• Exercise:
If a line in the entries includes "output", show that line.

• Circuit design text data:
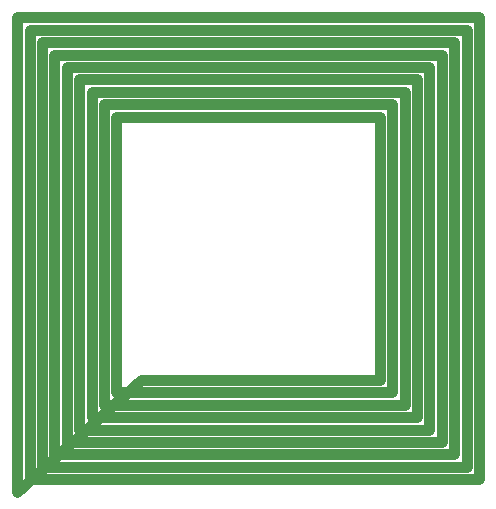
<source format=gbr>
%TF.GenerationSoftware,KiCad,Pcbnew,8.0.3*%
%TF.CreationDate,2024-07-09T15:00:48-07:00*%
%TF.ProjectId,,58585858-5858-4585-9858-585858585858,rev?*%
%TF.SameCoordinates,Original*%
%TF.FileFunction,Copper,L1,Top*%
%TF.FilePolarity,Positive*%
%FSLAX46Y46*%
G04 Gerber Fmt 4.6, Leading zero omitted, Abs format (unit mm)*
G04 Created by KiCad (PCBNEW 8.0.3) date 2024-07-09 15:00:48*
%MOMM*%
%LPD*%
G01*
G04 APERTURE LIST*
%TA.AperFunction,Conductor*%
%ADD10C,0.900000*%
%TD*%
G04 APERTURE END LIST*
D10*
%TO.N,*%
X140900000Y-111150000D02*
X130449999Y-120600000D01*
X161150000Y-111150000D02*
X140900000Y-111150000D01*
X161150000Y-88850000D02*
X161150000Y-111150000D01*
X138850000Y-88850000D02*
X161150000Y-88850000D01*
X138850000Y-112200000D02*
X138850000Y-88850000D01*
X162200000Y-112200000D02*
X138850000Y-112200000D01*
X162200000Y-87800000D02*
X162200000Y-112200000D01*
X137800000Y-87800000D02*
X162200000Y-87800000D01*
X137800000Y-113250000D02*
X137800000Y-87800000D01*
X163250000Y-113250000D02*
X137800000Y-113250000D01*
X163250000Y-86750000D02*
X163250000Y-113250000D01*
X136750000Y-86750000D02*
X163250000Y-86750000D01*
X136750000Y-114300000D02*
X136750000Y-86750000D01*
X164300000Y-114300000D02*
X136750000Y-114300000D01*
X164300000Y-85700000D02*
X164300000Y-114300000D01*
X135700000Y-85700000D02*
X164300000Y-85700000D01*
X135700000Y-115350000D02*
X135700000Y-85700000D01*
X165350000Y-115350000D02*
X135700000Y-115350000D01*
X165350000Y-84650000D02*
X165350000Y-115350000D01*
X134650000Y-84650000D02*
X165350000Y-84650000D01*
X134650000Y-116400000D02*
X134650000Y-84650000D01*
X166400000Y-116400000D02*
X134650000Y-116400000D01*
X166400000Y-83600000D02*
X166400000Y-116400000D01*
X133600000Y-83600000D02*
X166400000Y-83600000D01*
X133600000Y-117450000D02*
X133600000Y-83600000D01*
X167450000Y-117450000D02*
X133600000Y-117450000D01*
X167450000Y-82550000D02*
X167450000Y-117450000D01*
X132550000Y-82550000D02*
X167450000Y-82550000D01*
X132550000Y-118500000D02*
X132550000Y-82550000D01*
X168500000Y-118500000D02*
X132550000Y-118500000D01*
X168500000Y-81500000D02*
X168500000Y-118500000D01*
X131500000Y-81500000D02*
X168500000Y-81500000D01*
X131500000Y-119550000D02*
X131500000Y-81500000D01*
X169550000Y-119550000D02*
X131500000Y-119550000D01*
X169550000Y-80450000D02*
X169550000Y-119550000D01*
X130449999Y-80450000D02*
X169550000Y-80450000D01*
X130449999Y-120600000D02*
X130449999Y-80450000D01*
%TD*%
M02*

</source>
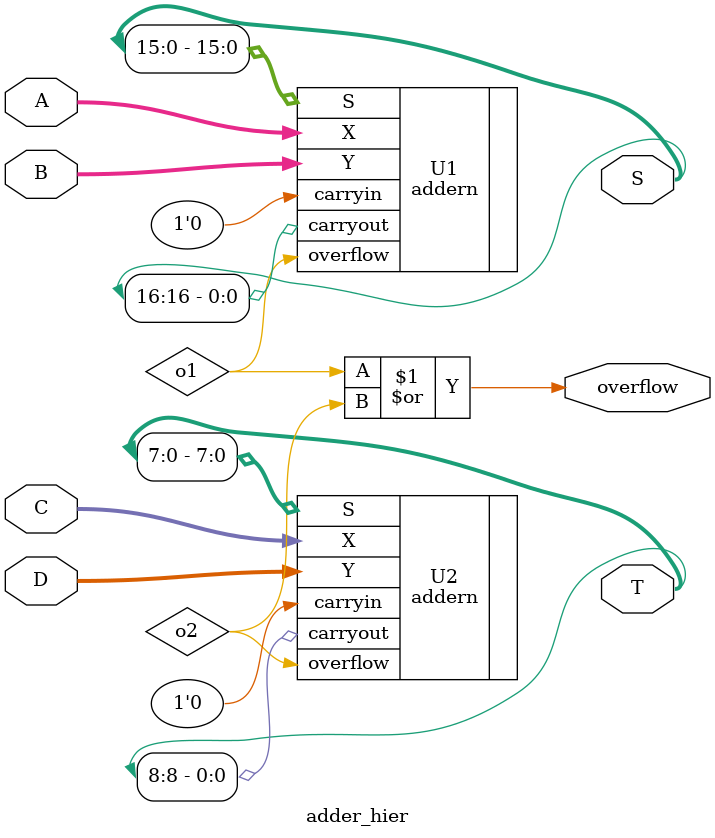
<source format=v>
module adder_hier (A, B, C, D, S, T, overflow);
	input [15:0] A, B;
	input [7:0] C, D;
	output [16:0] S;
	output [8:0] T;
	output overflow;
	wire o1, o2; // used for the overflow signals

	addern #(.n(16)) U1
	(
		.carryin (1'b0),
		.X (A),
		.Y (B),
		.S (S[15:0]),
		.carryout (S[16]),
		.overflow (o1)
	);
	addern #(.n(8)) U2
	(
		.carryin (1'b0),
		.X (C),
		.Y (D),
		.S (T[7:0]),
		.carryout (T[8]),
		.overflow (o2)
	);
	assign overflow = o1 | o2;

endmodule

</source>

---

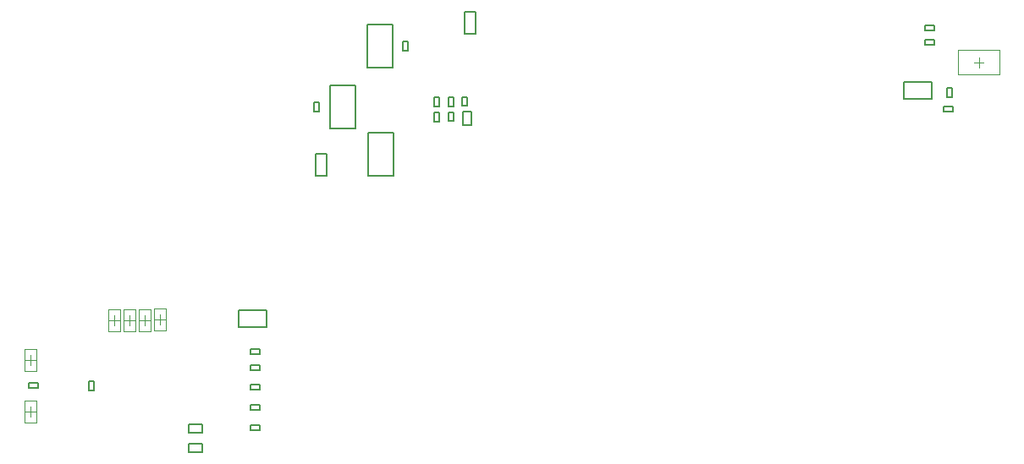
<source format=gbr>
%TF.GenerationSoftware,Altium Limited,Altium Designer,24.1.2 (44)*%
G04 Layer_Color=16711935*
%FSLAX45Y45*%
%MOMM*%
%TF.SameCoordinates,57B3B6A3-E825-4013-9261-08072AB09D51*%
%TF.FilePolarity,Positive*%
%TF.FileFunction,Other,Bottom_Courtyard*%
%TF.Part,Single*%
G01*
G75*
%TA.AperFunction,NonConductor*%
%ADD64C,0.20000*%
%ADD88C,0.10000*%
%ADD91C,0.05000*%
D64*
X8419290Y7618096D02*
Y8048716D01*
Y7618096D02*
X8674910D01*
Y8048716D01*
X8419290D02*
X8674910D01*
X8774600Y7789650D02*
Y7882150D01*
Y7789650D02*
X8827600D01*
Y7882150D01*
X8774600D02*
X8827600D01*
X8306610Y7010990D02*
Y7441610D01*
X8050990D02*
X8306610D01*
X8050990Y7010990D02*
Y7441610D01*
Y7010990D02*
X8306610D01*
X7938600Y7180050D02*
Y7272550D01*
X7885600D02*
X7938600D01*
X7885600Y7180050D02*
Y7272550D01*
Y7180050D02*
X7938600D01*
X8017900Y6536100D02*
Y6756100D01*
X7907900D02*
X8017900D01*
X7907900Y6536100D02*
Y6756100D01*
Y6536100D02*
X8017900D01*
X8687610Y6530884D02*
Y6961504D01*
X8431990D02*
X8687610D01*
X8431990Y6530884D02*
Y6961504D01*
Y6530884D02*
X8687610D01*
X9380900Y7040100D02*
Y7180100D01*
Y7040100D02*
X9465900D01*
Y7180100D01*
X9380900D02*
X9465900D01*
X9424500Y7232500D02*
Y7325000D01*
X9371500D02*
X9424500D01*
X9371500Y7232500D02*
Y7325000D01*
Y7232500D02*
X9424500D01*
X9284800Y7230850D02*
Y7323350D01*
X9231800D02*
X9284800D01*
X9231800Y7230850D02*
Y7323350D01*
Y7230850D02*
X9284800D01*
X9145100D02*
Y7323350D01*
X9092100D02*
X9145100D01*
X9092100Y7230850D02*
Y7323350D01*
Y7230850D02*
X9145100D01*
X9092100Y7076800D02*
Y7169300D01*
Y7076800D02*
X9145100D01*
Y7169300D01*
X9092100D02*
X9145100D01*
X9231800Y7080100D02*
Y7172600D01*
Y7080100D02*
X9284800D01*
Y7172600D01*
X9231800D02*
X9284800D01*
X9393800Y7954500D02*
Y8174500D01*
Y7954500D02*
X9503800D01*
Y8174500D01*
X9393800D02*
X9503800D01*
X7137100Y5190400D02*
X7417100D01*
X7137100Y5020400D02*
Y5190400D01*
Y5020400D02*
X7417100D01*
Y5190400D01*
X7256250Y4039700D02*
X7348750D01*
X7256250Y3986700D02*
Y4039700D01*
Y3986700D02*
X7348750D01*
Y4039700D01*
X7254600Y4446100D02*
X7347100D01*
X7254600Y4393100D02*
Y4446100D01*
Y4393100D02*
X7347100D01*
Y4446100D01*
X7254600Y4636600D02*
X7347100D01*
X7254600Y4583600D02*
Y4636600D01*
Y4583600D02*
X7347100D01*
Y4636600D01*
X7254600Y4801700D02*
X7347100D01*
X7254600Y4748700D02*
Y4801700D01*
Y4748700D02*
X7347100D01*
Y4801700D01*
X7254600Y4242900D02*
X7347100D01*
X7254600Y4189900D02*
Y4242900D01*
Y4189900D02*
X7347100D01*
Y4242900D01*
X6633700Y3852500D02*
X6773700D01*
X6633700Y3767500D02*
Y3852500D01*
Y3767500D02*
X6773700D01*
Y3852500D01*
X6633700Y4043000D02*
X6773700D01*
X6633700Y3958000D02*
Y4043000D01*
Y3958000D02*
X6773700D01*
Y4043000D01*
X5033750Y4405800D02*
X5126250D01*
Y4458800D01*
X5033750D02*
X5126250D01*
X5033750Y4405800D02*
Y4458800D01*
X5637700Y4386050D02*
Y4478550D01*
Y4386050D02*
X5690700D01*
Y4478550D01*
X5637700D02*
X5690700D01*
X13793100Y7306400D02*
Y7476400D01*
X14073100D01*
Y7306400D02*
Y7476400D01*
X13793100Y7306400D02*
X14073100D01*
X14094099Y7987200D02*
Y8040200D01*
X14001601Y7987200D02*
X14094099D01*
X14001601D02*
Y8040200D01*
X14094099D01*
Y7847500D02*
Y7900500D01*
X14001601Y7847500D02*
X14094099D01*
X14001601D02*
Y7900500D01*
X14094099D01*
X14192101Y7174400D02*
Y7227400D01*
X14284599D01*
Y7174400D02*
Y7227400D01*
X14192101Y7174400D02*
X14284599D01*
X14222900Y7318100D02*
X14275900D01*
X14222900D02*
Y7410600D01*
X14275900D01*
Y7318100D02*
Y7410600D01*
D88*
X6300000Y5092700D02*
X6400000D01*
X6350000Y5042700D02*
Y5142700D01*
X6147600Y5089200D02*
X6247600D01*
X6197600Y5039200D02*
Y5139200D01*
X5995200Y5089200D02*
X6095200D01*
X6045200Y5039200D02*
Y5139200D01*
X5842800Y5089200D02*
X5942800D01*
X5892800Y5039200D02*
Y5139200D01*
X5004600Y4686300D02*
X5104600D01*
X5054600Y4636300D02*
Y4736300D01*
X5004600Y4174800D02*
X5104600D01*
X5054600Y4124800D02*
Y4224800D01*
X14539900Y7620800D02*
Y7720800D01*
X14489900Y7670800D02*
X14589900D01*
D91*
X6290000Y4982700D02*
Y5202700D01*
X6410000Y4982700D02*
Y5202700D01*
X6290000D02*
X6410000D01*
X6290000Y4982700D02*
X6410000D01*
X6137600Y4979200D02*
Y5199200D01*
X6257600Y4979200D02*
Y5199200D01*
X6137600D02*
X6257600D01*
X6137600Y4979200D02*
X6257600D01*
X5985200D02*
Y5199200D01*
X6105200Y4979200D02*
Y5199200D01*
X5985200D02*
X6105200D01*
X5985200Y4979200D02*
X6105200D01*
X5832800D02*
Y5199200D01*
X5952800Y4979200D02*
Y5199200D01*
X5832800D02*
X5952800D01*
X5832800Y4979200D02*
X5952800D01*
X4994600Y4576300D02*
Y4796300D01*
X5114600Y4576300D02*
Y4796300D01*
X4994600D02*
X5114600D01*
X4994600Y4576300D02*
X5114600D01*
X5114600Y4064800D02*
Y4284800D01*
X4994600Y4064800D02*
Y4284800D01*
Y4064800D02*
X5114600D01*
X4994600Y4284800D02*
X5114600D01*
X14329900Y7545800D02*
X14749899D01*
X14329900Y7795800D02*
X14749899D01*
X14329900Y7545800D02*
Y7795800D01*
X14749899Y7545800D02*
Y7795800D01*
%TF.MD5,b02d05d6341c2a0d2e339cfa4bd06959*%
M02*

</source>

• Result of this task:
	output [16:0] S;
	output [8:0] T;
	output overflow;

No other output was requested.